Sensori, carrozzine, software ed altri ausili utilizzati dalle persone disabili realizzati con tecnologia “open”. Dall’esperienza di un maker ed una logopedista toscani, la riflessione su strumenti innovativi che si avvicinano di più alle esigenze delle persone, aumentano le conoscenze e fanno risparmiare la Sanità.
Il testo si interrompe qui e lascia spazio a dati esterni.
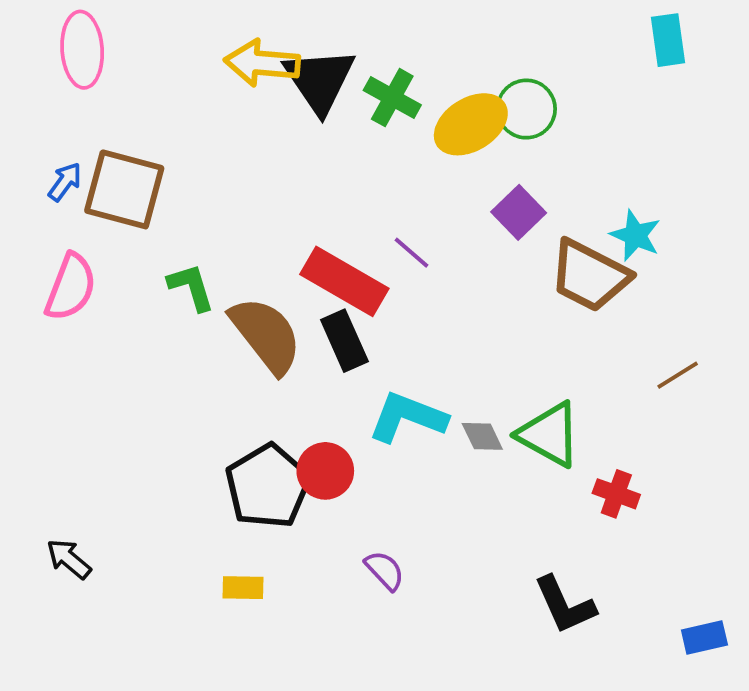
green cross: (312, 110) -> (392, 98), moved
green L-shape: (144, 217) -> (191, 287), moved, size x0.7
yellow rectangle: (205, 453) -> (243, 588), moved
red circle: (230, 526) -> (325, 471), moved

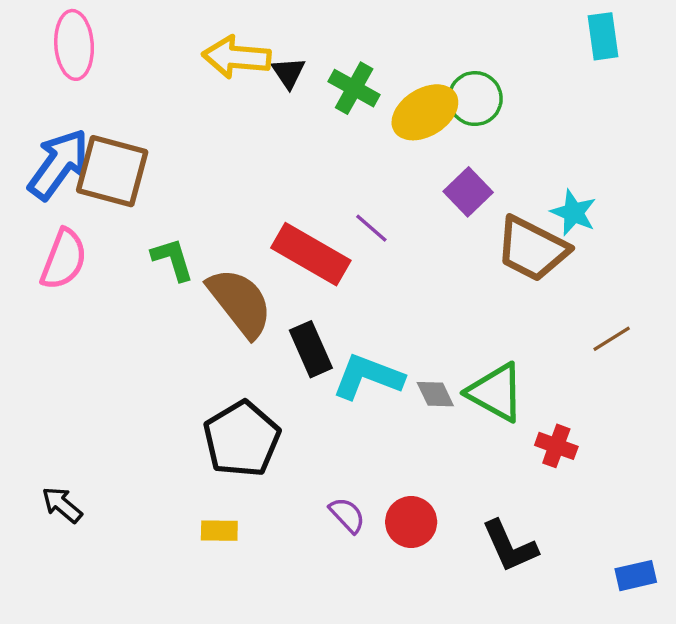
black triangle: (320, 80) -> (288, 73), size x0.5
blue arrow: (65, 182) -> (59, 164), size x2.0
black rectangle: (344, 341) -> (311, 349), moved
red circle: (325, 471) -> (411, 522), moved

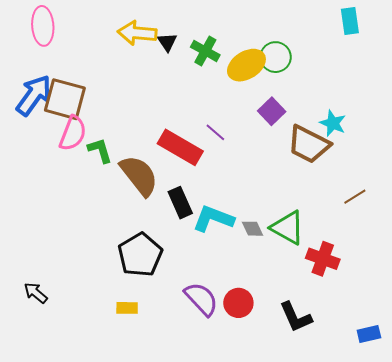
pink semicircle: (64, 259) -> (73, 133), moved
red cross: (556, 446) -> (323, 259), size x1.4
purple semicircle: (347, 515) -> (201, 299), size x1.6

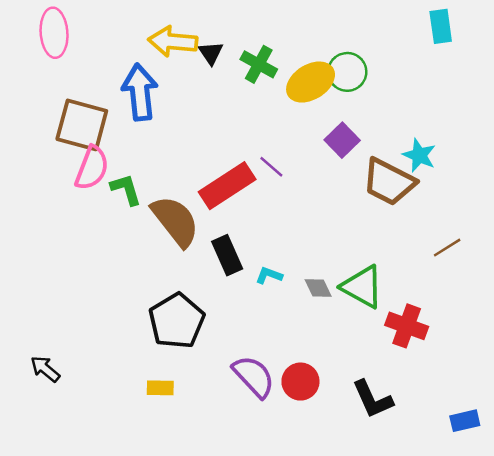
blue arrow: (34, 95) -> (140, 92), moved, turned -42
red rectangle: (180, 147) -> (227, 186), turned -63
cyan L-shape: (213, 219) -> (269, 275), size x0.5

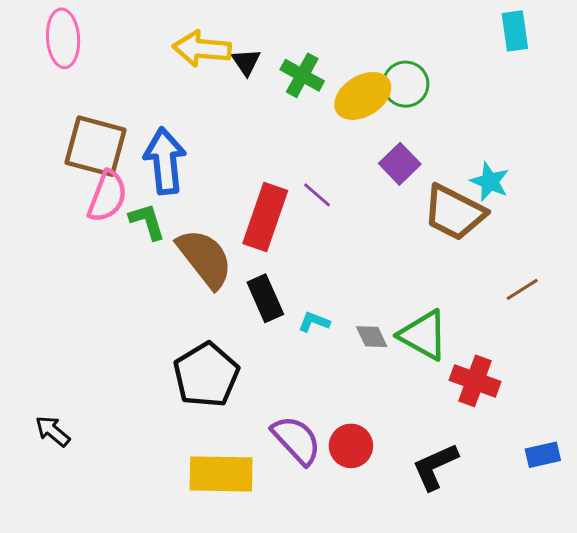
blue arrow: (140, 92) -> (165, 161), moved
red rectangle: (227, 186) -> (265, 217), turned -38
yellow rectangle: (160, 388) -> (221, 474), moved, size x2.0
black L-shape: (372, 399) -> (435, 467), turned 90
blue rectangle: (465, 421) -> (543, 455), moved

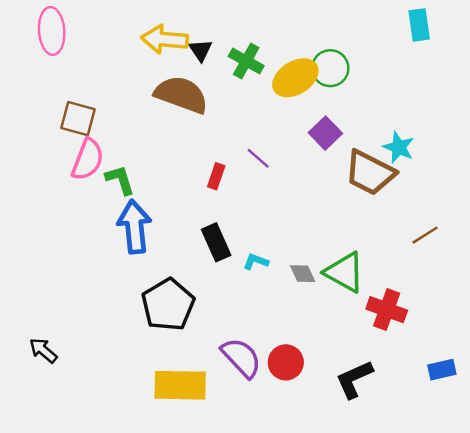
brown square: (96, 146) -> (78, 119), size x0.7
blue arrow: (165, 161) -> (134, 227), moved
red rectangle: (265, 217) -> (216, 176), size x0.5
brown semicircle: (205, 258) -> (181, 95), moved, turned -32

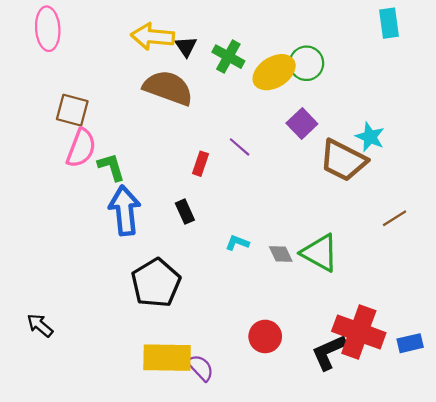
black rectangle: (216, 242) -> (185, 212), moved, size x0.7
red cross: (387, 310) -> (359, 332), moved, size x1.4
purple semicircle: (241, 358) -> (200, 368), moved, size x0.7

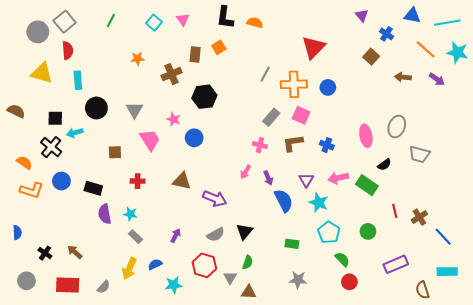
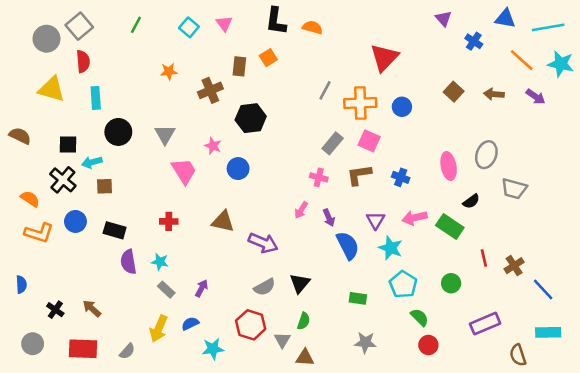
brown square: (371, 57) -> (454, 92), moved
brown square: (115, 152) -> (104, 186), moved
purple arrow: (176, 236) -> (202, 288), moved

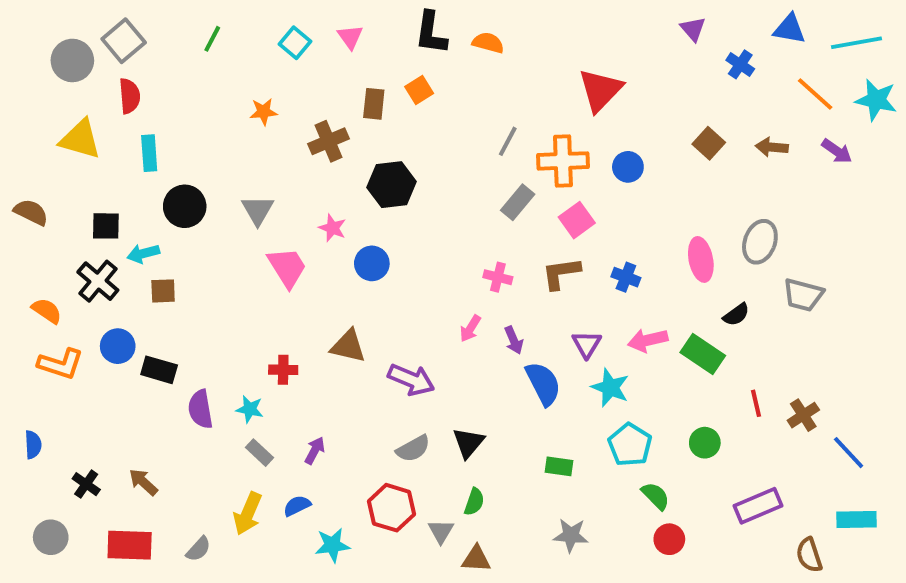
pink square: (369, 141) -> (577, 220), turned 30
gray rectangle: (333, 143) -> (518, 202), moved
red cross: (169, 221) -> (283, 370), moved
black rectangle: (115, 230) -> (159, 370), moved

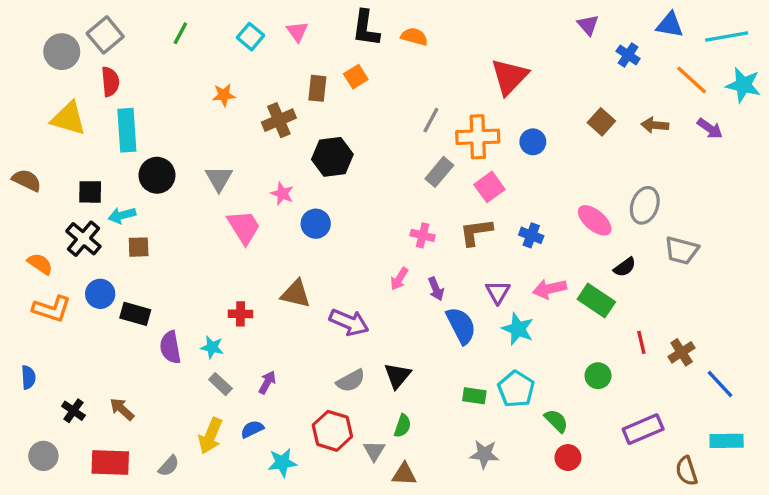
cyan rectangle: (149, 153) -> (127, 130), size x1.4
pink ellipse: (701, 259) -> (595, 220), turned -39
cyan pentagon: (630, 445) -> (516, 389), moved

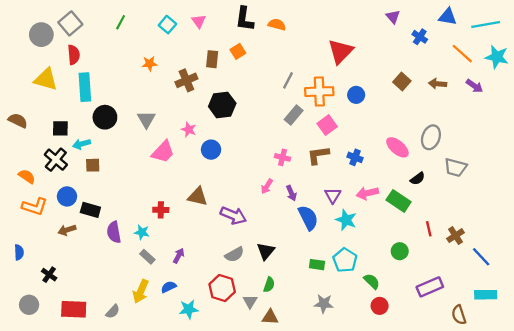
pink trapezoid: (244, 227) -> (163, 152), turned 75
brown arrow: (122, 409) -> (67, 230), moved, turned -60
Open Source per il settore degli ausili

In epoca di spending review e di tagli alla Sanità, di parole come “efficientamento” e “ottimizzazione”, spesso utilizzati strumentalmente dalla politica per giustificare un disinvestimento, una prospettiva concreta ed interessante arriva dal mondo del software e dell’hardware libero.
Il settore è quello degli ausili, ovvero quegli strumenti che le aziende sanitarie forniscono ai disabili per superare i limiti dettati dalla propria condizione o patologia, che attualmente sono inseriti in un meccanismo di assegnazione macchinoso, rigido, spesso antieconomico e, in alcuni casi, anche poco efficace per le esigenze dell’utente, se consideriamo che molte malattie spesso evolvono e degenerano.

Ne abbiamo parlato questa mattina a Radio Città Fujiko con Paola Rovai, logopedista in formazione presso il master di “Comunicazione Aumentativa Alternativa” dell’Università di Modena e Reggio Emilia, e Daniele D’Arrigo, logopedista e maker dell’Associazione Pianeta Elisa Onlus e della Fondazione Pas di Scandicci.
In particolare l’open source, l’open hardware e l’open design offrono possibilità nuove che non solo risultano spesso più economiche rispetto ai prodotti proprietari, ma risultano più efficaci anche dal punto di vista terapeutico, innescando dinamiche virtuose e generando conoscenza anche nel mondo clinico.

Sensori, mouse e tastiere ad hoc, carrozzine personalizzate, ma anche software che aiutano a comunicare chi ha deficit o difficoltà in questo settore, fino alla robotica. I campi di applicazione sono infiniti e, grazie alle nuove possibilità fornite, ad esempio, dalle stampanti 3D, si possono creare prodotti su misura delle persone, ma soprattutto modificabili in corso d’opera e riproducibili grazie all’accesso ai progetti liberi.
“Oltre ai costi – spiega D’Arrigo – che in molte categorie d’ausilio sono sensibilmente più bassi, nel momento in cui rendi aperto un progetto, crei una collaborazione con tante altre forze sociali che rendono l’evoluzione dell’ausilio molto più rapida e, al tempo stesso, aumentano il processo di inclusione dell’utente, che non si trova più ad essere un semplice consumatore soddisfatto, ma può collaborare allo sviluppo del prodotto stesso, ottenendo già un primo risultato terapeutico”.

Non solo: gli ausili creati con un accesso libero ai progetti possono essere modificati in corso d’opera. “Mentre un prodotto derivante da un progetto chiuso e proprietario – osserva Rovai – è stabile quindi, in patologie che evolvono e spesso degenerano, rischia di diventare obsoleto. Al contrario, un prodotto ‘open’ può essere continuamente riadattato e ritarato sulla persona”.
Quest’ultimo aspetto incide anche sui costi. “Se io posso modificare una carrozzina o un sensore – spiega D’Arrigo – posso riciclarlo e darlo ad un altro utente o modificarlo adattandolo alle nuove esigenze senza la necessità di fornire un altro ausilio, aspetto importante nell’ottica del contenimento dei costi”.

Un ultimo aspetto interessante riguarda poi il know how ed un circuito virtuoso che si potrebbe creare tra maker e terapisti. Se è vero che l’estrema personalizzazione degli ausili non è riproducibile in meccanismi industriali su vasta scala, un approccio artigianale può però creare una sinergia tra produttori e sistema sanitario. “Sarebbe interessante – afferma D’Arrigo – se le aziende sanitarie iniziassero ad inglobare questo sapere tecnologico, in modo da poter sfruttare tutto il loro know how clinico unendolo a quello tecnologico”. Questo potrebbe rappresentare anche un’opportunità per l’economia territoriale, creando lavoro per artigiani della zona.